WRITTEN TASK — Among the lines below, how many carry the string "PluginCommand"? Reply with a number and nothing else.

+++ EXERCISE INPUT

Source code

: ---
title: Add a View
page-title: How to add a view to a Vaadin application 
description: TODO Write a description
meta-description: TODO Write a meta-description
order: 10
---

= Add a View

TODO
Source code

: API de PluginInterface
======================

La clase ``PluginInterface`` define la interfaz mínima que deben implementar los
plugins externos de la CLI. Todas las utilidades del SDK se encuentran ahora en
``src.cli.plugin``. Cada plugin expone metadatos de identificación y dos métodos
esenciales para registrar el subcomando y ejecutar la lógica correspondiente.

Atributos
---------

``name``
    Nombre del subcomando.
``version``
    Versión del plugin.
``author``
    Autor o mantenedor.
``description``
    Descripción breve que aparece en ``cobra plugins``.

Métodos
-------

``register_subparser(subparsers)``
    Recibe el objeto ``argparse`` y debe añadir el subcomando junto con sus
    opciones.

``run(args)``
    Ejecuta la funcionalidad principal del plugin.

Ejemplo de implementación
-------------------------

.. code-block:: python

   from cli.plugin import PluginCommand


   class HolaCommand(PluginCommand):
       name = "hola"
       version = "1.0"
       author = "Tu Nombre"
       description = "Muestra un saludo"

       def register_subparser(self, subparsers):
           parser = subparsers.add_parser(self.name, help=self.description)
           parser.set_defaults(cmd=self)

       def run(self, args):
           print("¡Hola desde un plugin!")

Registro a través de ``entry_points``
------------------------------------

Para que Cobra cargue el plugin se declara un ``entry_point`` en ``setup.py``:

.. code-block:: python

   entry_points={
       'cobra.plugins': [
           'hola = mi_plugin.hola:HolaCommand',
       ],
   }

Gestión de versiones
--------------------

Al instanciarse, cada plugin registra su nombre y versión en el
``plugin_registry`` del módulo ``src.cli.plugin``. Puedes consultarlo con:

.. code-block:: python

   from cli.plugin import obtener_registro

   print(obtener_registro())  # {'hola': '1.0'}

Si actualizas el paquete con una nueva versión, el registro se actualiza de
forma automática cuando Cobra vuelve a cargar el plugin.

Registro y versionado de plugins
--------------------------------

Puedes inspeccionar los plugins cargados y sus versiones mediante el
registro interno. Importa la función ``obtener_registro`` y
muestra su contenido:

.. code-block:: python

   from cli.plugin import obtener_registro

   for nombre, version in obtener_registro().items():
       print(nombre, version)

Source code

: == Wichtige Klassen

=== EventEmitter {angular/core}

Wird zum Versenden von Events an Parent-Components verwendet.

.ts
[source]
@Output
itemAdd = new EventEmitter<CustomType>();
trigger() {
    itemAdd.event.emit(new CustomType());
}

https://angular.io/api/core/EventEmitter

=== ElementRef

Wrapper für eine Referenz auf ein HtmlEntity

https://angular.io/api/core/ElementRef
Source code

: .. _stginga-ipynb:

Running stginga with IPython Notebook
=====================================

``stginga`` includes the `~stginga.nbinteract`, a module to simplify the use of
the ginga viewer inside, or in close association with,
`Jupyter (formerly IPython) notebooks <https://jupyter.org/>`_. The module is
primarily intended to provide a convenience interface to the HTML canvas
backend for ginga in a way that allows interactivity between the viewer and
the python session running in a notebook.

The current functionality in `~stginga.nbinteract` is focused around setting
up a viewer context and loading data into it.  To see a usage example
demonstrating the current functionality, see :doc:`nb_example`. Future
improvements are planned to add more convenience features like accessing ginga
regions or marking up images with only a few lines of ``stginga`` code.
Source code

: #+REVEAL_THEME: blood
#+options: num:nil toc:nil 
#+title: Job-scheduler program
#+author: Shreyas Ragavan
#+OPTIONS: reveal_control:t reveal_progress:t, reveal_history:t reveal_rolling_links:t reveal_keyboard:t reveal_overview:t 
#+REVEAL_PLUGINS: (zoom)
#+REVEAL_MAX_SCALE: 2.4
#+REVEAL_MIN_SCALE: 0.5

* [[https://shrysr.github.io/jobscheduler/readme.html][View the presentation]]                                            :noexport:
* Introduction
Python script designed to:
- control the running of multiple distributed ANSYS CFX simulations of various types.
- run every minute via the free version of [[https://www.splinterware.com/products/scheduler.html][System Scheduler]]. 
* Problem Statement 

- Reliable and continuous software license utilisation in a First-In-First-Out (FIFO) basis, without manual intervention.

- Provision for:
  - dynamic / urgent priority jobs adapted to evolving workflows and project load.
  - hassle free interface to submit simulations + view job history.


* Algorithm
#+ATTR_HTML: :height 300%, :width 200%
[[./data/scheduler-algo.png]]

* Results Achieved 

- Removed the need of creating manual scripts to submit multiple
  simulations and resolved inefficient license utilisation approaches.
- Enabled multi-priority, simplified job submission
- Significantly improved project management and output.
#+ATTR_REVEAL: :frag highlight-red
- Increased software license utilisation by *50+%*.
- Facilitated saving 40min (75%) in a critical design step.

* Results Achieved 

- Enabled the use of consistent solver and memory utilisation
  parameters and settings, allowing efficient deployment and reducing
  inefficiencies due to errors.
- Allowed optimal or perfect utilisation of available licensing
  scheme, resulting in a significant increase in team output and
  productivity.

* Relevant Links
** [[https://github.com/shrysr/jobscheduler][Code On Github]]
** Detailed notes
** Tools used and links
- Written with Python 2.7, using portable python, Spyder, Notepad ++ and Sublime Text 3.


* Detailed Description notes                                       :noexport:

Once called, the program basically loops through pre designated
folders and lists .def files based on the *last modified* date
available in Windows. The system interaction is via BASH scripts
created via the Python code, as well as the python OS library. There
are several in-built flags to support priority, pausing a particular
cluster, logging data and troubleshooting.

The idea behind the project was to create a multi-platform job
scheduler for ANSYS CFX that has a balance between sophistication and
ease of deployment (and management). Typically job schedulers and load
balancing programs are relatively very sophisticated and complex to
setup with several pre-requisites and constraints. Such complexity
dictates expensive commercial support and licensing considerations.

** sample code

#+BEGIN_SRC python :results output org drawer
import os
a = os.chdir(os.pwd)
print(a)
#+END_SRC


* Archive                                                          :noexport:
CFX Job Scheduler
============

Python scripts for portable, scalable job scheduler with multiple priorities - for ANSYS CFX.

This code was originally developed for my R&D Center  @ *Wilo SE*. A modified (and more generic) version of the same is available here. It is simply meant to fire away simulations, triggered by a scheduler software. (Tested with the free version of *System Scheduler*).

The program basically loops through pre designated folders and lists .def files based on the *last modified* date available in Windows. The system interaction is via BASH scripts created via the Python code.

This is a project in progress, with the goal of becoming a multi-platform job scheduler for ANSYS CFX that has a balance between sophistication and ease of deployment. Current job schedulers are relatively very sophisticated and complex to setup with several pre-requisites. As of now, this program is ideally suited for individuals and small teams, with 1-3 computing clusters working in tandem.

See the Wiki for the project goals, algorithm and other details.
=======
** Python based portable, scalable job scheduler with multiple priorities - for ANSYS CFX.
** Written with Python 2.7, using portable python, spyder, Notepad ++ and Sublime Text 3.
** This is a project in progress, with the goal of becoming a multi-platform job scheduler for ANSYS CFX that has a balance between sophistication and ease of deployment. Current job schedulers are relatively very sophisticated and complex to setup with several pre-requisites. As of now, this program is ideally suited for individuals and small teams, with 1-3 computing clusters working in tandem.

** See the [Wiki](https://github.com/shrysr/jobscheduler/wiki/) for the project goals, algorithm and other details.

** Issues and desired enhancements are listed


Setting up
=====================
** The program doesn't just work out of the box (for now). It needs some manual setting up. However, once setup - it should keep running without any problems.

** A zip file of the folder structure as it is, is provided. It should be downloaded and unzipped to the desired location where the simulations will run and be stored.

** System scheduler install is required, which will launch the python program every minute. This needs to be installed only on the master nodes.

++++++

WRITTEN ANSWER — 2